§ **Required action**:
Continue the text on education quality in the Philippines, picking up right after its last sentence.

§ **Text segment**:
····················
Thirty years after the EdCom, the relevance and quality of education remains in question.
Are we producing quality graduates?
In 2018, the Organization for Economic Cooperation and Development conducted the Program for International Student Assessment (PISA) to some 600,000 15-year-old students in secondary schools from 79 countries representing some 32 million people of the same age. Students in the Philippines scored lower in reading, mathematics and science than those in most of the countries and economies that participated. The country’s average score in reading was 340 score points for an OECD average of 487. In mathematics, students in the Philippines scored 353 for an OECD average of 489. And in science, students in the Philippines scored 357 points for an OECD average of 489. Over 80 percent of students in the Philippines did not reach a minimum level of proficiency in reading. Out of the 79 countries, the Philippines ranked 78th in reading and 77th in science and mathematics.
It is noteworthy that the expenditure per student in the Philippines was the lowest among all PISA—participating countries/economies— and 90 percent lower than the OECD average.
These PISA takers are, at the time of this writing, entering legal age of 18 and soon will join the work force. The PISA may not be sufficient basis to judge the products of the basic education but it is surely a conclusive information that could strengthen or weaken our claim of a world-class education.
Are the graduates employable?
····················
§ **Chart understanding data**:
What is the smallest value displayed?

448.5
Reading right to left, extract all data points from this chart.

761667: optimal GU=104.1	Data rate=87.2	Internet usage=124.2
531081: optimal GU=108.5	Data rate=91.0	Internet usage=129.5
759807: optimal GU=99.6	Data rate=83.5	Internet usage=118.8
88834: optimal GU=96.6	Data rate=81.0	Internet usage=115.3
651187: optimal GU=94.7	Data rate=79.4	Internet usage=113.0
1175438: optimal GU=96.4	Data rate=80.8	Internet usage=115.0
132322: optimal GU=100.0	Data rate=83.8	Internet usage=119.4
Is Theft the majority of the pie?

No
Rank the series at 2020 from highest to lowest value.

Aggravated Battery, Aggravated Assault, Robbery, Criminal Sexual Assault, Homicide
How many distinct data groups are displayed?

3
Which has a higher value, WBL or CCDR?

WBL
····················
§ **Answer space**:
Data from the Philippine Statistics Authority say that of the 5.3 percent unemployment rate in October 2018, 24 percent of these were college graduates, 16 percent were college undergraduates, and 27.5 percent have completed junior high school. There is a slow school-to-work transition. High School graduates take three years to find first job and four years to have permanent wage job. For college graduates, it takes a year to find a job and two years to have a permanent job.
It was pointed out that for the past decade and more, the full potential of the academia-industry partnership is far from being utilized due to basic attitudinal differences and driven interests of the stakeholders, making partnership problematic. Job-skills mismatch was also pointed out as one of the top 3 concerns of employers. A study by the Employers Confederation of the Philippines reports that the graduates are not job ready and that companies cope by conducting their own training.
The disruptors of the times
The Fourth Industrial Revolution has threatened the readiness of Philippine graduates in the language of rapid technological developments and fast-paced industry advancements. The key employment generators, namely construction, manufacturing, tourism and information technology are at high risk of being automated. Drastic changes are predicted to impact the overall business landscape. The International Labor Organization predicted that 49 percent of Philippine industries are at high risk of automation over the next 20 years, with Business Process Outsourcing in the frontline.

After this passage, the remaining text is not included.